Somewhere along the way, marketing forces've forgotten that reputation is
often just as important as exposure - that there is, in fact, such thing as
bad publicity. At least, in the long-term.

------
unalone
That's not the death of authenticity. That's oversaturation. That's a lot of
people cynically turning marketing from something useful and benevolent into a
wasteful game.

Organic growth is the real goal of advertising. When you make an ad, what you
_should_ be doing is figuring out what people need and telling them how your
thing will help them. You get a customer, they find a service. Win-win.
Advertisers do more than that, and they profit in the short- and middle-term,
but that sort of thing is doomed to fail as people grow wiser.

------
zaidf
I am a fan of authenticity, after all it's hard not to be. But I just don't
know (a) how important it is (b) what it even means, especially as your
company grows.

Where's the "authenticity" in the biggest corporations making tonnes of money?
And does not having authenticity make you unauthentic? I am not sure.

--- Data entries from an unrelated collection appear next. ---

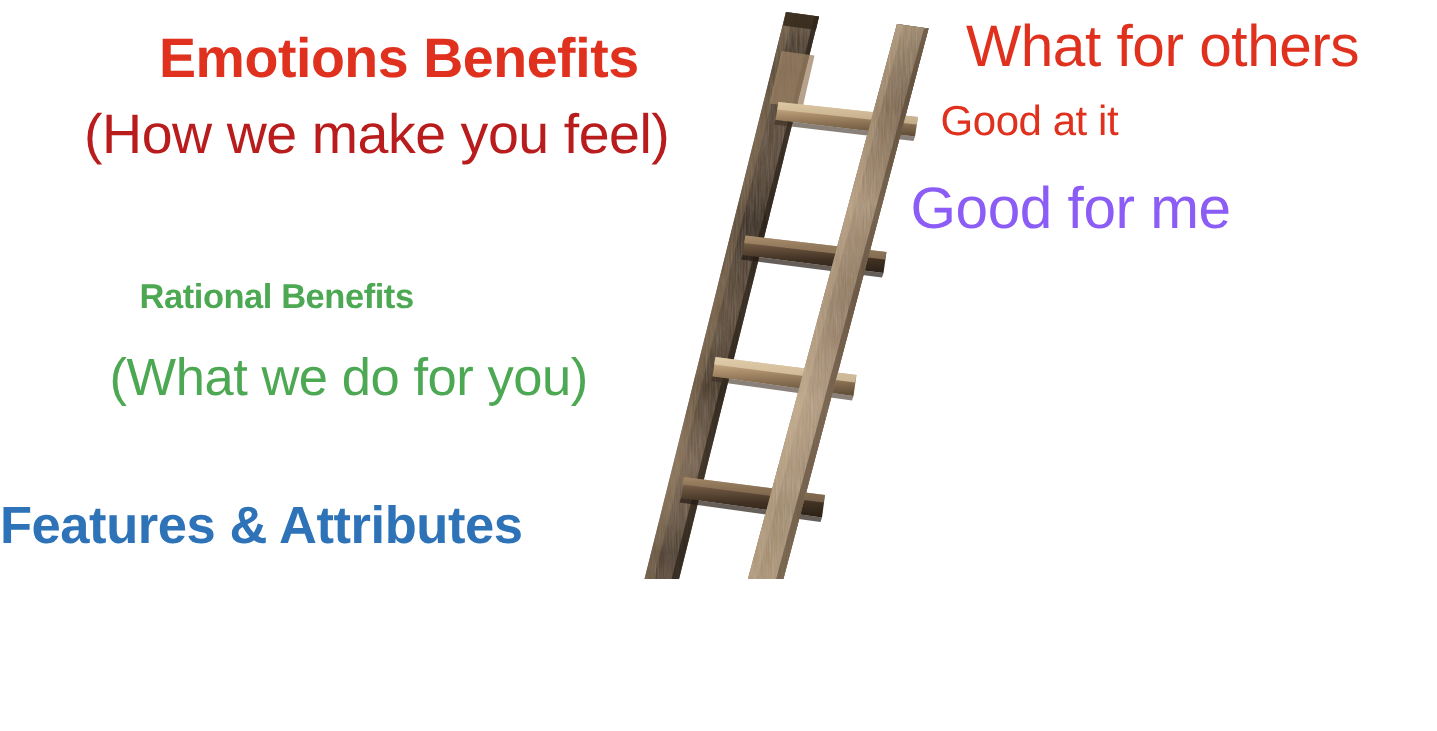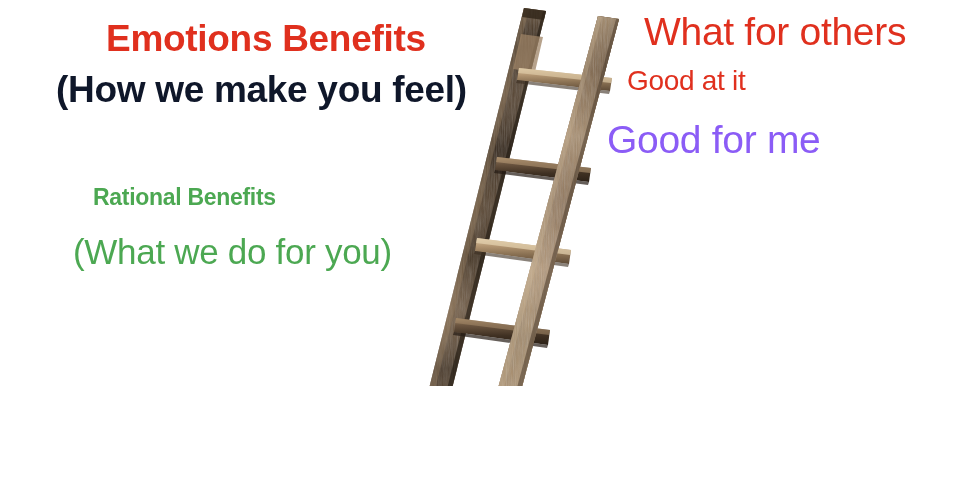--- a/index.html
+++ b/index.html
@@ -191,23 +191,24 @@
       <path d="M 218 16 L 239 19 L 118 478 L 95 474 Z" fill="url(#railLight)" opacity="0.97"></path>
       <path d="M 218 16 L 239 19 L 118 478 L 95 474 Z" fill="url(#railLightV)"></path>
       <path d="M 218 16 L 239 19 L 118 478 L 95 474 Z" fill="#8a7053" filter="url(#grain)" opacity="0.85"></path>
       <path d="M 236 19 L 239 19 L 118 478 L 113 477 Z" fill="#4d3c2c" opacity="0.55"></path>
       <path d="M 218 16 L 222 17 L 101 475 L 95 474 Z" fill="#d2bb9a" opacity="0.28"></path>
       <path d="M 95 474 L 118 478 L 109 486 L 96 482 Z" fill="#4a3a2a" opacity="0.6"></path>
     </g>
   </svg>
 
   <div class="txt bold" id="emotions-title" style="color:#E0301E;">Emotions Benefits</div>
-  <div class="txt" id="emotions-sub" style="color:#0f172a;font-weight:bold;">(How we make you feel)</div>
+  <div class="txt" id="emotions-sub" style="color:#b91c1c;">(How we make you feel)</div>
 
   <div class="txt bold" id="rational-title" style="color:#4CA852;">Rational Benefits</div>
   <div class="txt" id="rational-sub" style="color:#4CA852;">(What we do for you)</div>
 
+  <div class="txt bold" id="features-title" style="color:#2E73B8;">Features &amp; Attributes</div>
 
   <div class="txt" id="good-others" style="color:#E0301E;">What for others</div>
   <div class="txt" id="good-at-it" style="color:#E0301E;">Good at it</div>
   <div class="txt" id="good-for-me" style="color:#8b5cf6;">Good for me</div>
 
 </div>
 
 </body></html>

Is authenticity another way of saying if your product rocks, you won't need to
do marketing? True in some cases, not so in others.

------
joe_the_user
Another point, though, is that the Internet is actually making harder to _buy_
legitimacy -- and all to the good.

We know the successful story in Internet ads is not the banner ads but the
Google text ads. Text ads aren't for buying legitimacy but for spreading
information. Those with something of inherent value just want to tell you
about it. Those who sell carbonated corn syrup they associate with a "life
style" want to buy legitimacy. Which is better?